(Stored records)
....................

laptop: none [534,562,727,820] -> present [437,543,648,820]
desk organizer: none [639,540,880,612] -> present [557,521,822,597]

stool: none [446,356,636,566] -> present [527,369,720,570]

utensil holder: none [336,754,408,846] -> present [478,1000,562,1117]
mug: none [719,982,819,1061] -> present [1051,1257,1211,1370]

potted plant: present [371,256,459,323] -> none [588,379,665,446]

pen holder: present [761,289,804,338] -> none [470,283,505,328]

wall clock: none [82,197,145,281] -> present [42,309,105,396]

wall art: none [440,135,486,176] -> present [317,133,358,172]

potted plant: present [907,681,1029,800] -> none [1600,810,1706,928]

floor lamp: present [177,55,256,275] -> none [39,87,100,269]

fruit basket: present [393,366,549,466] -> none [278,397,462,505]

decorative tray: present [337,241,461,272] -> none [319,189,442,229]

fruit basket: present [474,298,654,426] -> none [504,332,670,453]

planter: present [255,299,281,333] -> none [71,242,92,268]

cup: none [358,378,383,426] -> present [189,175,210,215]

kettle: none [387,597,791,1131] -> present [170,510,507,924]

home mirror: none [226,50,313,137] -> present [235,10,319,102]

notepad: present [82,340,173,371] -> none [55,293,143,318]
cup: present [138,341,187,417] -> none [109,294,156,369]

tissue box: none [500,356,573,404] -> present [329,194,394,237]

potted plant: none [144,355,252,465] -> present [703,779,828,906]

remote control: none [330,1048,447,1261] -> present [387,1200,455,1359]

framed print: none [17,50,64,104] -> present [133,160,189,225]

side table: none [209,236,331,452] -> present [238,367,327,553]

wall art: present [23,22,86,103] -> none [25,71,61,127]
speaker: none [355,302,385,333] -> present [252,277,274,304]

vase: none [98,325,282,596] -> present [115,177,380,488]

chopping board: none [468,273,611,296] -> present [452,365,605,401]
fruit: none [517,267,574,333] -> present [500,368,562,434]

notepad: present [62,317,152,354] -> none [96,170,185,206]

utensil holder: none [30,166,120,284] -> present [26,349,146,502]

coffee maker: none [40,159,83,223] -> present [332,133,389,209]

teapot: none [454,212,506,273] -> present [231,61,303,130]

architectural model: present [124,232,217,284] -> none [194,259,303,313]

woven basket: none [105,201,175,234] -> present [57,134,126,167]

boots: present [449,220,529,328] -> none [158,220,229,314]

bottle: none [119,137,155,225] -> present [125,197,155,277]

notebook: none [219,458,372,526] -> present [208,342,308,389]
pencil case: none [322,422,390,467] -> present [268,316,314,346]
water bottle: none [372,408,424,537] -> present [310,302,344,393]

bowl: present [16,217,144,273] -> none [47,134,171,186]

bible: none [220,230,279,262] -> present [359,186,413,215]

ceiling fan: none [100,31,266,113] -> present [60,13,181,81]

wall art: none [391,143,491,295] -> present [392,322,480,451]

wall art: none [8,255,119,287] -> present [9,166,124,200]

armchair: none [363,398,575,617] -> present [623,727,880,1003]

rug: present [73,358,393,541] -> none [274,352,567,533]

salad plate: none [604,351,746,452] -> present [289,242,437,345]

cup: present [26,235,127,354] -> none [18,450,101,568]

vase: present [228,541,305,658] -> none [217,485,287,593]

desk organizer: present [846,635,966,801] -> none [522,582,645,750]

....................

Aim of the task> Set down, exactly as they appear above, all lines from the one that has "potted plant: present [371,256,459,323]" down to the one that has "side table: none", including those two and no others.

Task result>
potted plant: present [371,256,459,323] -> none [588,379,665,446]

pen holder: present [761,289,804,338] -> none [470,283,505,328]

wall clock: none [82,197,145,281] -> present [42,309,105,396]

wall art: none [440,135,486,176] -> present [317,133,358,172]

potted plant: present [907,681,1029,800] -> none [1600,810,1706,928]

floor lamp: present [177,55,256,275] -> none [39,87,100,269]

fruit basket: present [393,366,549,466] -> none [278,397,462,505]

decorative tray: present [337,241,461,272] -> none [319,189,442,229]

fruit basket: present [474,298,654,426] -> none [504,332,670,453]

planter: present [255,299,281,333] -> none [71,242,92,268]

cup: none [358,378,383,426] -> present [189,175,210,215]

kettle: none [387,597,791,1131] -> present [170,510,507,924]

home mirror: none [226,50,313,137] -> present [235,10,319,102]

notepad: present [82,340,173,371] -> none [55,293,143,318]
cup: present [138,341,187,417] -> none [109,294,156,369]

tissue box: none [500,356,573,404] -> present [329,194,394,237]

potted plant: none [144,355,252,465] -> present [703,779,828,906]

remote control: none [330,1048,447,1261] -> present [387,1200,455,1359]

framed print: none [17,50,64,104] -> present [133,160,189,225]

side table: none [209,236,331,452] -> present [238,367,327,553]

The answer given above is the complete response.